§ What to do
Could you output each line below precisely as it stands, without the images?

§ Material provided
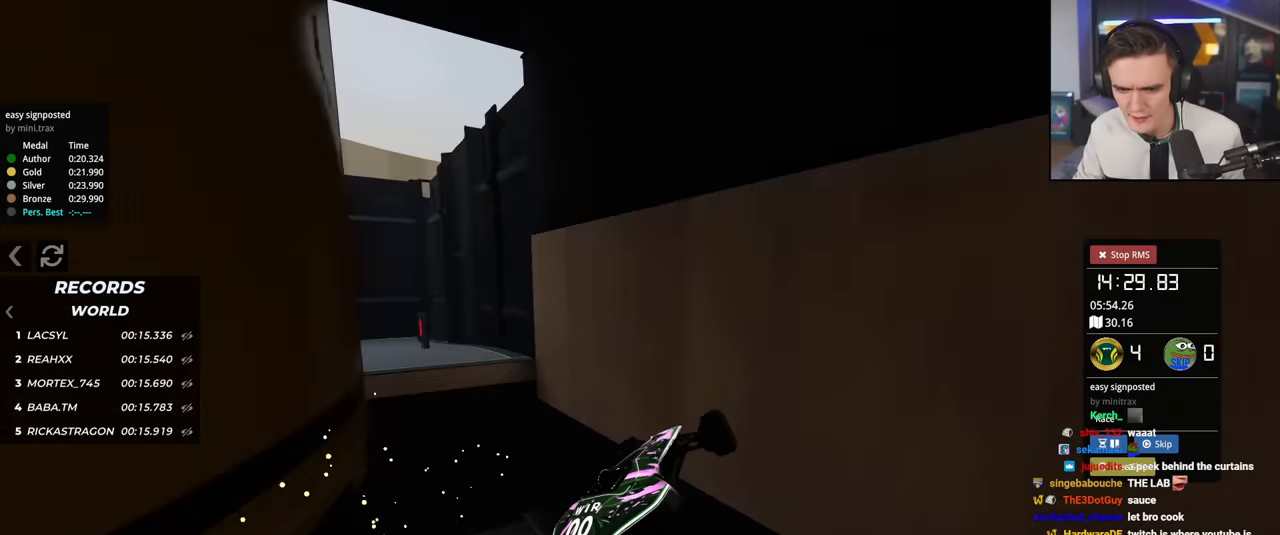
{"keys": ["up"], "events": [[117, "left", "up"]]}
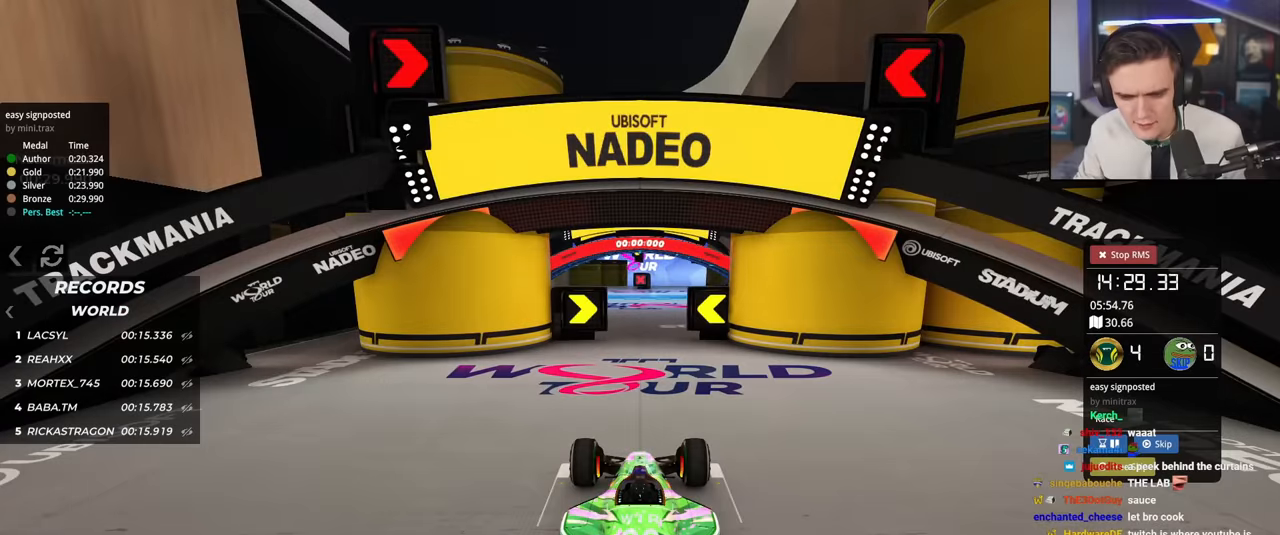
{"keys": ["up"], "events": []}
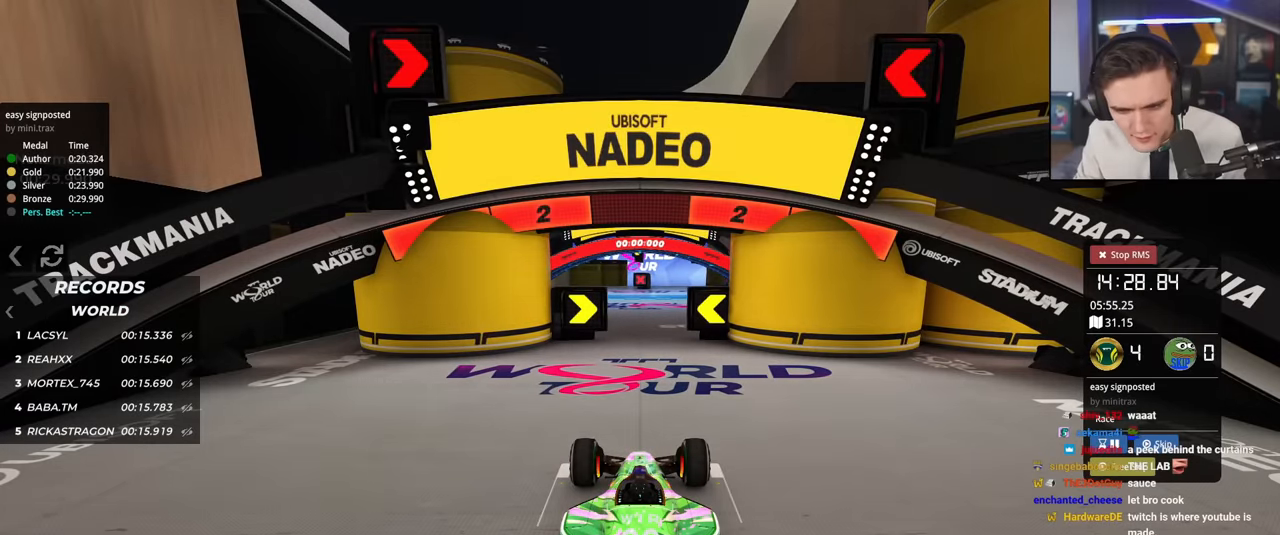
{"keys": ["up"], "events": []}
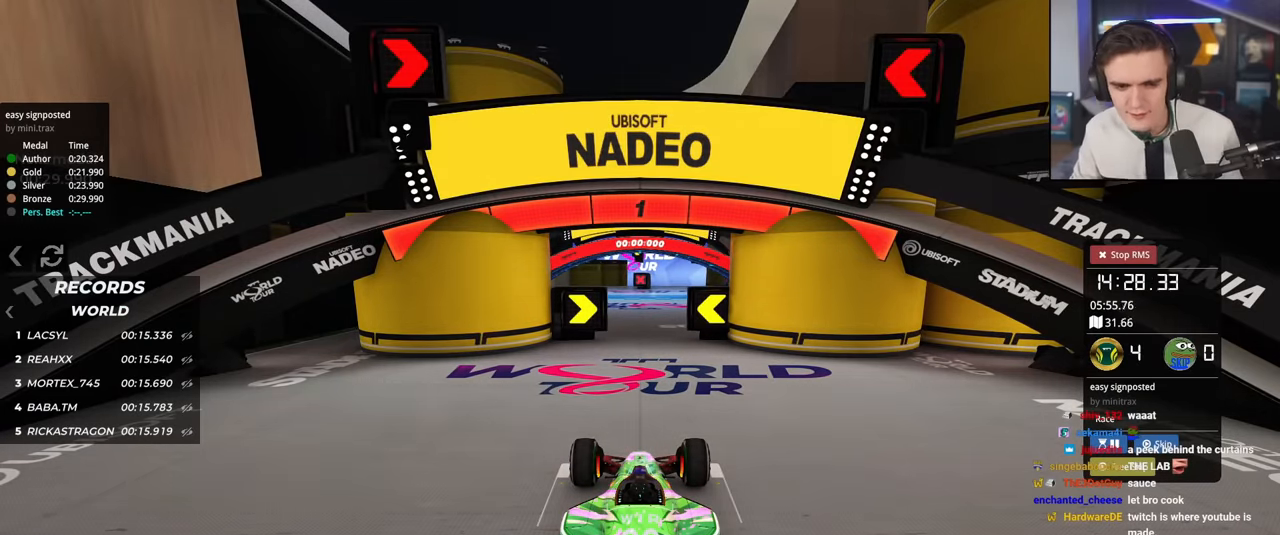
{"keys": ["up"], "events": []}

§ Solution to the problem
{"keys": ["up"], "events": [[117, "left", "up"]]}
{"keys": ["up"], "events": []}
{"keys": ["up"], "events": []}
{"keys": ["up"], "events": []}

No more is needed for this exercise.